Oliver and I knocked on Umbridge’s door and she waved us through, not seeming surprised to see us at all. It was not my favourite way to start a Monday morning, but it was an increasingly common one.


“Oliver, Amelia,” she greeted us with a little smile. “I thought I might be seeing you here today. Educational Decree Twenty-Five?”


“What you’re doing with it, more specifically,” I told her. “We’ve had a student express concern about your handling of the Gryffindor Quidditch team and, as advocates of the students, are obliged to pass on those concerns.”


“I see.” She clasped her hands in front of her. “Were you at the match, Amelia?”


“No.”


“Then you didn’t see the animalistic manner in which those boys behaved,” she told me. “Though I’m sure your team’s Seeker can testify to their brutality – I’m sure you’ve seen Draco Malfoy around the common room, sporting grievous injuries.”


“Draco Malfoy is an attention-seeking prick,” I interrupted. “He’s hardly a suitable gauge for the scale of injuries. But that’s not the point.”


“Oh? Then what is the point, Amelia?”


“The way you’re using the Decree,” I told her bluntly. “I don’t know Harry Potter, and judging by how well-known he is in the school I’m assuming he’s as much of an attention seeker as Malfoy, but I know the Weasley twins and they’re not violent by nature. A lifelong ban for a momentary lapse in judgement is, I feel, excessive.”


“And detention, as their Head of House was suggesting, is insufficient. We cannot condone violent behaviour, and – if I may say such things – Professor McGonagall is rather blind to Potter’s faults, in particular. If I had not stepped in, those boys, and Potter in particular, would still believe violence is an acceptable way to sort differences. Tell me, what do you think a sufficient punishment for them would have been?”


“Professor McGonagall is harsh, but fair. I would have gone with her punishment – she’s an experienced teacher and knows the boys concerned well enough to know what would dissuade them.”


“I’m afraid I don’t share your views.”


“Professor McGonagall is the best teacher this school has.”


“Well, that paints a rather poor picture of the school, doesn’t it?”

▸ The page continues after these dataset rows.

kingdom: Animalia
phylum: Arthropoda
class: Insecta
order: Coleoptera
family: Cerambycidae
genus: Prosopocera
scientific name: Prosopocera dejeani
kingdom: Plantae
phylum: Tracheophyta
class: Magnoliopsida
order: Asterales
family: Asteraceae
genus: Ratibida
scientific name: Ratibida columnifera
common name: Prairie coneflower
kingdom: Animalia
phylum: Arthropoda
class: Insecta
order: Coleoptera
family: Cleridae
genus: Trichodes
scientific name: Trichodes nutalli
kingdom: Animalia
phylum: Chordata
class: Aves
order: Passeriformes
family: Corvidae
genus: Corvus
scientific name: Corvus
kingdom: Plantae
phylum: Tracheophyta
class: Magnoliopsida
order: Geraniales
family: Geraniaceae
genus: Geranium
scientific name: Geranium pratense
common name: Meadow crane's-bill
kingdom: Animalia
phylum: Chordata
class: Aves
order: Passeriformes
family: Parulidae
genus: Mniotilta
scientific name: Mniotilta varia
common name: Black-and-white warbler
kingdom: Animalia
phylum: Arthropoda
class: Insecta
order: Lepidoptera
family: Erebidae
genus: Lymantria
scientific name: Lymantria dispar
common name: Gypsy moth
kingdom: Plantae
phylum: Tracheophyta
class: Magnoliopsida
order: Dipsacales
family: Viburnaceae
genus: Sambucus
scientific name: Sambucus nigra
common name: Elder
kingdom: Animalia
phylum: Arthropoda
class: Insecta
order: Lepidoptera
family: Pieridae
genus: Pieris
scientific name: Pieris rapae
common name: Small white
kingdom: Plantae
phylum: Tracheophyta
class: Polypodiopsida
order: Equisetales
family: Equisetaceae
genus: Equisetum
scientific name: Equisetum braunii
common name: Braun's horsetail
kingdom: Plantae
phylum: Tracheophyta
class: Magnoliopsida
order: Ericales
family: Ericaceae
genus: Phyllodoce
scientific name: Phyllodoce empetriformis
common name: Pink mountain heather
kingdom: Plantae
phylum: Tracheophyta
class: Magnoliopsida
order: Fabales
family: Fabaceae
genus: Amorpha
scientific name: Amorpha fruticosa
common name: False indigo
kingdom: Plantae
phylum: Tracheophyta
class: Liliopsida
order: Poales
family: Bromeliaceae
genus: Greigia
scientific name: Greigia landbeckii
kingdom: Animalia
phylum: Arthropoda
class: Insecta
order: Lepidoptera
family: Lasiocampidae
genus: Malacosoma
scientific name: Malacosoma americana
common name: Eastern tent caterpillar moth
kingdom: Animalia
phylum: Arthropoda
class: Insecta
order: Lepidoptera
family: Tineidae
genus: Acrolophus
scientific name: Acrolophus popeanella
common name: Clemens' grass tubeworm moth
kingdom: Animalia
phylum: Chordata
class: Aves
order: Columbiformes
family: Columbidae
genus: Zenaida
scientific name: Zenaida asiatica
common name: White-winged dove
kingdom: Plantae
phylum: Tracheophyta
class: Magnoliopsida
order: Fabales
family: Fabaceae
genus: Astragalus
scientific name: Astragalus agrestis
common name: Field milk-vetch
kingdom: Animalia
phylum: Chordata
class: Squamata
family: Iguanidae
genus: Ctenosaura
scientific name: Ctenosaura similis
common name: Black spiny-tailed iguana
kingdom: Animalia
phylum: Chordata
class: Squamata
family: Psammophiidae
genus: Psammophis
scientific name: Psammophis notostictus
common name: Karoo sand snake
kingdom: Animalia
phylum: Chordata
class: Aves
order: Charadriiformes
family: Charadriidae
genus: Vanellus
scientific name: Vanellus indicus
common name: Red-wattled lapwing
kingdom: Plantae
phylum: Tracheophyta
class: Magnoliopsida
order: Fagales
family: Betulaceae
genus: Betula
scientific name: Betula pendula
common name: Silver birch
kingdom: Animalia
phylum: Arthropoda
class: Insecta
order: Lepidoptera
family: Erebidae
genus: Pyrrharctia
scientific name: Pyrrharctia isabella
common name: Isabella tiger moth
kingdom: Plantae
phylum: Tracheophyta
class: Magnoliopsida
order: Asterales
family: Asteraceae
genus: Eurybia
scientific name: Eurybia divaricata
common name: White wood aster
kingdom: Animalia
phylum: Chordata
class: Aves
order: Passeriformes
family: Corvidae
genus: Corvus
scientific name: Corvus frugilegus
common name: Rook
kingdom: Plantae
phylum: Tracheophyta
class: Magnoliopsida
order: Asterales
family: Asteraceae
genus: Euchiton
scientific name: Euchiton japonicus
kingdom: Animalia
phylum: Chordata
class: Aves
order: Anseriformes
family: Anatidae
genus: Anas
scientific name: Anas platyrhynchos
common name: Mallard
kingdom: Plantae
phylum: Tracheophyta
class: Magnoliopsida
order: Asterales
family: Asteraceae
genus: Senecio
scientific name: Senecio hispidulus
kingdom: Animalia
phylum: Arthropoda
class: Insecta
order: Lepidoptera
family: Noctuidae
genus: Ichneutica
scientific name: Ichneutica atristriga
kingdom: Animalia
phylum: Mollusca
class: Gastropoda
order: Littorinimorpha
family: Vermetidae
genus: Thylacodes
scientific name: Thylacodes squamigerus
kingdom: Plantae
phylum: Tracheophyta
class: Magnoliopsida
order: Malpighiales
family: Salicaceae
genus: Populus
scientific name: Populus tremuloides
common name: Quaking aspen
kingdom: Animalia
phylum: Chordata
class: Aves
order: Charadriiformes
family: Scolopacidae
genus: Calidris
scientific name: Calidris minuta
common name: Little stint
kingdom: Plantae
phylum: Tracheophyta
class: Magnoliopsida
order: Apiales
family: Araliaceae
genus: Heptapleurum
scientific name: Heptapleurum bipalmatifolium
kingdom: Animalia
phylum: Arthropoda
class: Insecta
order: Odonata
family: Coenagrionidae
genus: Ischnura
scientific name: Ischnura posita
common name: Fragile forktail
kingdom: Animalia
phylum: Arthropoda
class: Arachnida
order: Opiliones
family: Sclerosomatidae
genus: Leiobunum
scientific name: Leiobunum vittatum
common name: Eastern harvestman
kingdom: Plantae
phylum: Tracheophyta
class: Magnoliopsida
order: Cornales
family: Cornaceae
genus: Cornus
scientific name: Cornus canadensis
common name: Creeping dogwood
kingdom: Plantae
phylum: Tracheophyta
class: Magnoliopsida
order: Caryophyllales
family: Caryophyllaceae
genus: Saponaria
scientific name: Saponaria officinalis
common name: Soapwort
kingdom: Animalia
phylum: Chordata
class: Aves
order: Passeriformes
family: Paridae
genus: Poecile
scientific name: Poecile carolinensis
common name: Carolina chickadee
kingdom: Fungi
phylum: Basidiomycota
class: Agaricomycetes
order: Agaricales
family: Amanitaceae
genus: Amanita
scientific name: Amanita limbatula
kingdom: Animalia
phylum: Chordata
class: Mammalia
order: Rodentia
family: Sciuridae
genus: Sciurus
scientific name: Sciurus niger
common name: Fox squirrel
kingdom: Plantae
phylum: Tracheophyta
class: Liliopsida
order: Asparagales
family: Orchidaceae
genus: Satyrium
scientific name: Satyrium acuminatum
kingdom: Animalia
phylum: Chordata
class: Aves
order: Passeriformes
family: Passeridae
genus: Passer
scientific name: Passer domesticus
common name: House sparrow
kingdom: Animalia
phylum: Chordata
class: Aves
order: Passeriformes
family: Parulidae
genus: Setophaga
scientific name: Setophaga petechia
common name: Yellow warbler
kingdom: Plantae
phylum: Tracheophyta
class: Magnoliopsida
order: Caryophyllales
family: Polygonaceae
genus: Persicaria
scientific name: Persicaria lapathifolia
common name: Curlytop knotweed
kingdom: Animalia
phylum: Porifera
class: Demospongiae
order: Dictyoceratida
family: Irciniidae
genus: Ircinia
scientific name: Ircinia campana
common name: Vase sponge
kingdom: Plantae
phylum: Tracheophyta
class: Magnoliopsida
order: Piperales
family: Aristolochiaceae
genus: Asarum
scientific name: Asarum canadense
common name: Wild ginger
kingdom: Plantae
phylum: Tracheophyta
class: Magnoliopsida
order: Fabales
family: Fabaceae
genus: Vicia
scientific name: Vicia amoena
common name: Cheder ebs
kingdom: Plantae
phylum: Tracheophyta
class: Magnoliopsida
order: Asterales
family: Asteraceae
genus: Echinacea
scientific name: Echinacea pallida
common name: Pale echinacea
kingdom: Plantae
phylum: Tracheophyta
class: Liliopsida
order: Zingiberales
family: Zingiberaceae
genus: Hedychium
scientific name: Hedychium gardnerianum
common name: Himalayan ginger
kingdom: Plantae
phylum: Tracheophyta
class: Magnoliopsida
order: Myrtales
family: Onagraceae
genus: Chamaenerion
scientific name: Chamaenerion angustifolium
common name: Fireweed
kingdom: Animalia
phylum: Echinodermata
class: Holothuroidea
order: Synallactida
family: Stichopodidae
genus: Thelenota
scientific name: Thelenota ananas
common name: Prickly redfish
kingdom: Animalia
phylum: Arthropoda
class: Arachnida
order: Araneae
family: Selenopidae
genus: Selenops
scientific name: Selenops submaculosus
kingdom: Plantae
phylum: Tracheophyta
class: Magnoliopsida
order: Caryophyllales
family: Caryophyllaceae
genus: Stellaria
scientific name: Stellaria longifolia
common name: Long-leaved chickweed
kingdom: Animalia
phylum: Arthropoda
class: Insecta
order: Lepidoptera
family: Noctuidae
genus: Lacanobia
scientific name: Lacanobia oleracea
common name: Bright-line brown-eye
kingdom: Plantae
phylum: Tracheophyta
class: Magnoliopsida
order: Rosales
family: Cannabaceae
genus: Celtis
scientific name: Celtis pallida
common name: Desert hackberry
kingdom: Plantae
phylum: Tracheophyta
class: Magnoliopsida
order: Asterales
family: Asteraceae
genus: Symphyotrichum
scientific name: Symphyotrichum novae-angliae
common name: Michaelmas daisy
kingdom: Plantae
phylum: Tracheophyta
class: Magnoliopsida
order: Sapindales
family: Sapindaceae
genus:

I gritted my teeth, trying to remain calm. “I understand you’re trying to set a precedent. But the teachers here, and particularly the Heads of Houses, have years of experience with students which you don’t have. Overriding their authority and assigning punishments yourself—” I trailed off, at a loss for words, and fidgeted with the edge of my robes – “The school and the Ministry are separate for a reason, and the Ministry – the Ministry is good at what it does, but it’s wrong to be invading the school this much. The Ministry has itself to think about, and its own agenda, and that has no place in a school.”


“My dear,” Umbridge began with a simpering smile, her voice laced equally with sugar and poison, “I must have misheard you. Because it seemed for a moment that you think the Ministry isn’t working for the best interests of all wizardkind.”


“I’m sure the Ministry has the best intentions," I said cautiously, “But the staff at Hogwarts are trained and experienced teachers. They know what they’re doing.”


“Unfortunately,” she responded in a clipped voice, all pretence of sweetness gone, “The teachers at Hogwarts, particularly those with the highest authority, hold dangerous views that threaten the entire wizarding world. I am here to prevent, to the best of my ability, those views manifesting in an attack on the Ministry. I am not a teacher, but I am a peacekeeper. And next time you question my decisions, remember that.”


“Yes, Professor,” I muttered.


“And if you continue to question me – well,” she said, with a slight giggle, “We both know who has more power at this school.”